§ **The task**
Retype the lines below word for word, leaving out the pictures.
'''
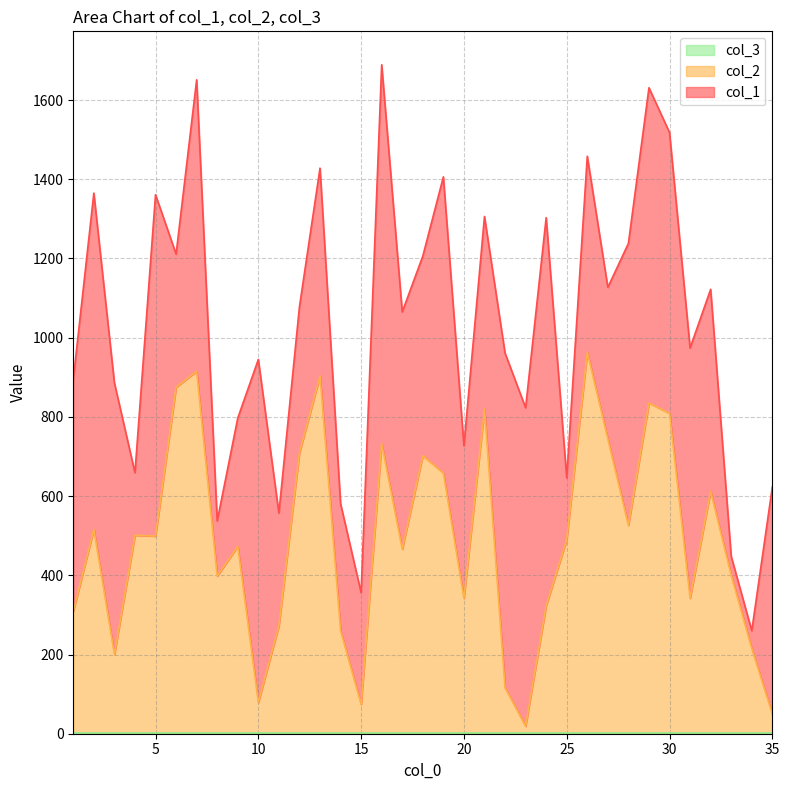

How many values in the col_1 series are below 525?

17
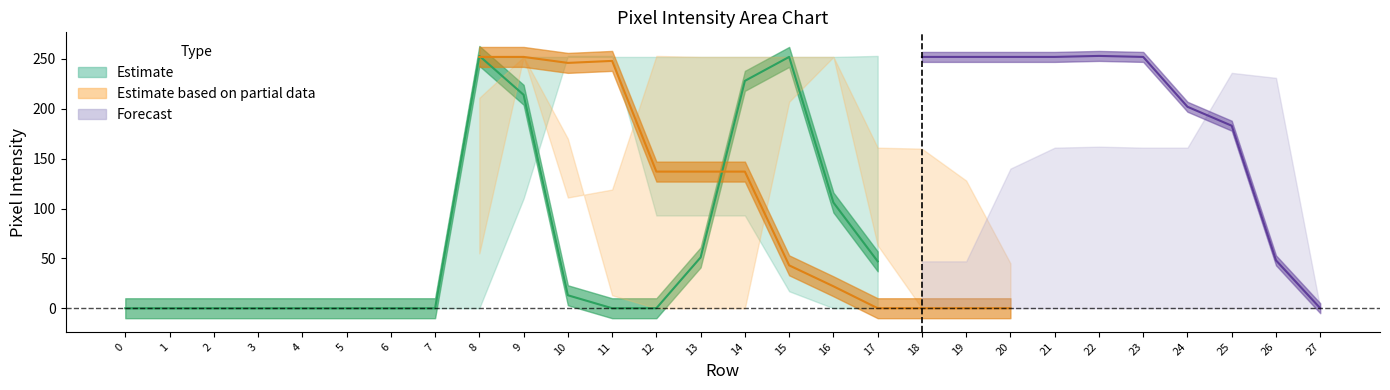

True or false: col_18 has a value of 174 at 21.

False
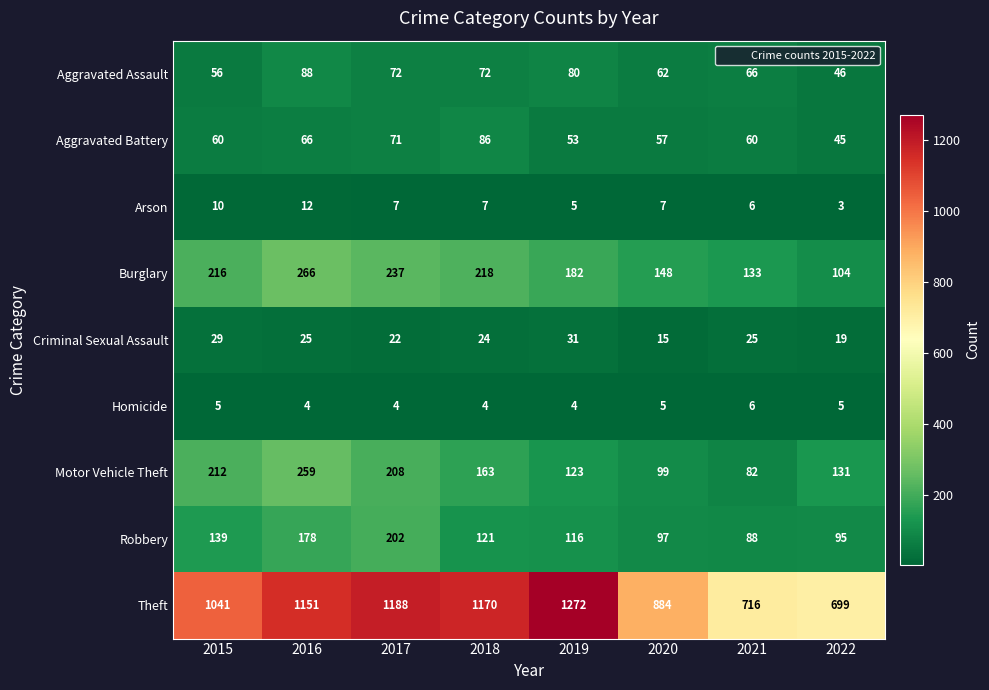

What is the total value across all series at 2021?

1182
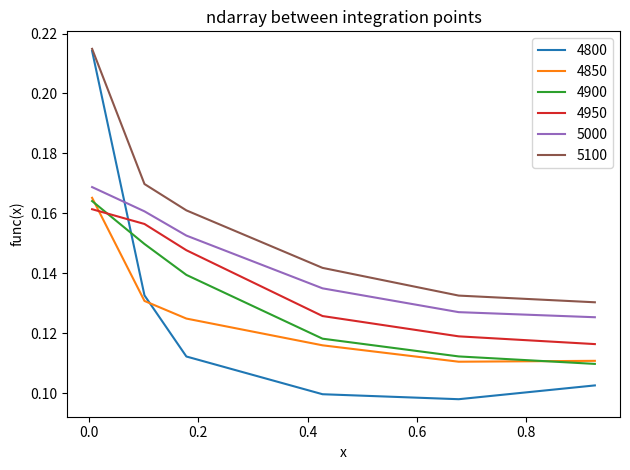

How many series are shown in this chart?

6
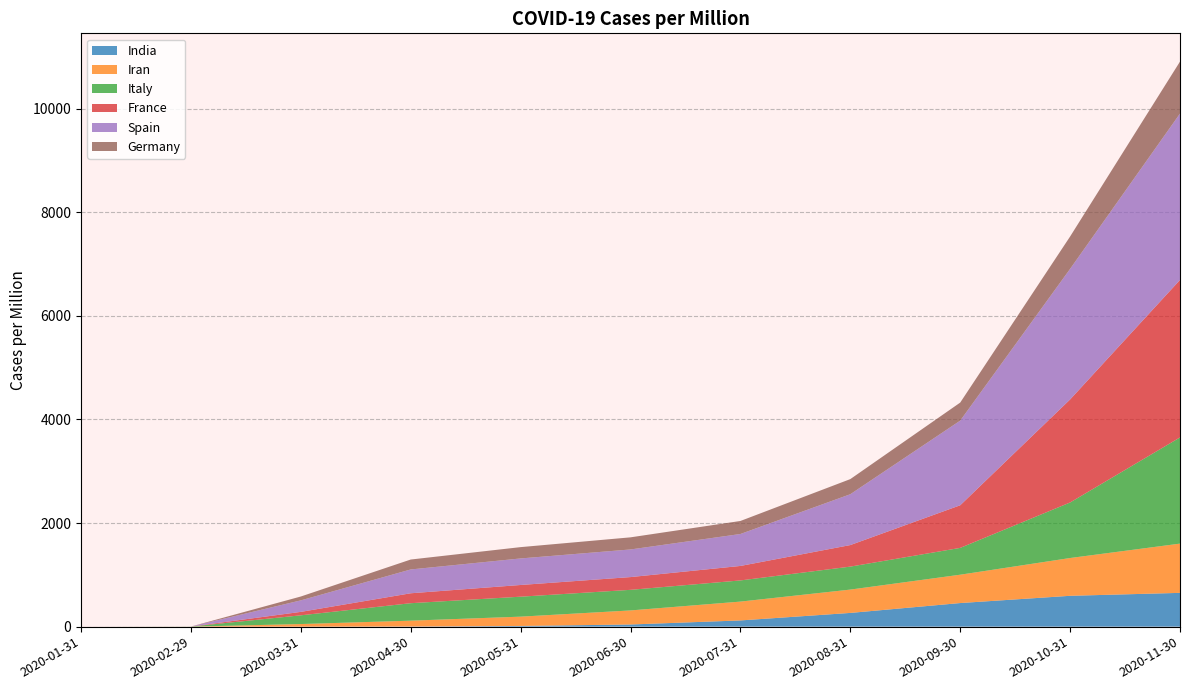

Reading left to right, transcribe all the data shown in this chart.

India: 0.0	0.0	0.1	2.4	13.3	41.5	119.9	265.0	455.6	595.5	652.3
Iran: 0.0	0.5	50.0	113.0	179.6	271.6	363.7	450.6	547.1	729.6	951.0
Italy: 0.0	1.5	168.6	337.3	385.5	397.6	408.8	443.7	517.9	1072.3	2050.5
France: 0.0	0.1	66.5	191.7	226.1	246.3	279.6	415.9	822.9	1988.8	3040.5
Spain: 0.0	0.1	222.1	460.0	512.4	533.4	617.0	981.7	1634.3	2521.7	3212.7
Germany: 0.0	0.1	74.6	191.7	218.6	234.0	251.4	292.0	348.4	624.9	1003.8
'''
§ **Exercise output**
How many values in the col_1 series are below 525?

17

True or false: col_18 has a value of 174 at 21.

False

What is the total value across all series at 2021?

1182

How many series are shown in this chart?

6

Reading left to right, transcribe all the data shown in this chart.

India: 0.0	0.0	0.1	2.4	13.3	41.5	119.9	265.0	455.6	595.5	652.3
Iran: 0.0	0.5	50.0	113.0	179.6	271.6	363.7	450.6	547.1	729.6	951.0
Italy: 0.0	1.5	168.6	337.3	385.5	397.6	408.8	443.7	517.9	1072.3	2050.5
France: 0.0	0.1	66.5	191.7	226.1	246.3	279.6	415.9	822.9	1988.8	3040.5
Spain: 0.0	0.1	222.1	460.0	512.4	533.4	617.0	981.7	1634.3	2521.7	3212.7
Germany: 0.0	0.1	74.6	191.7	218.6	234.0	251.4	292.0	348.4	624.9	1003.8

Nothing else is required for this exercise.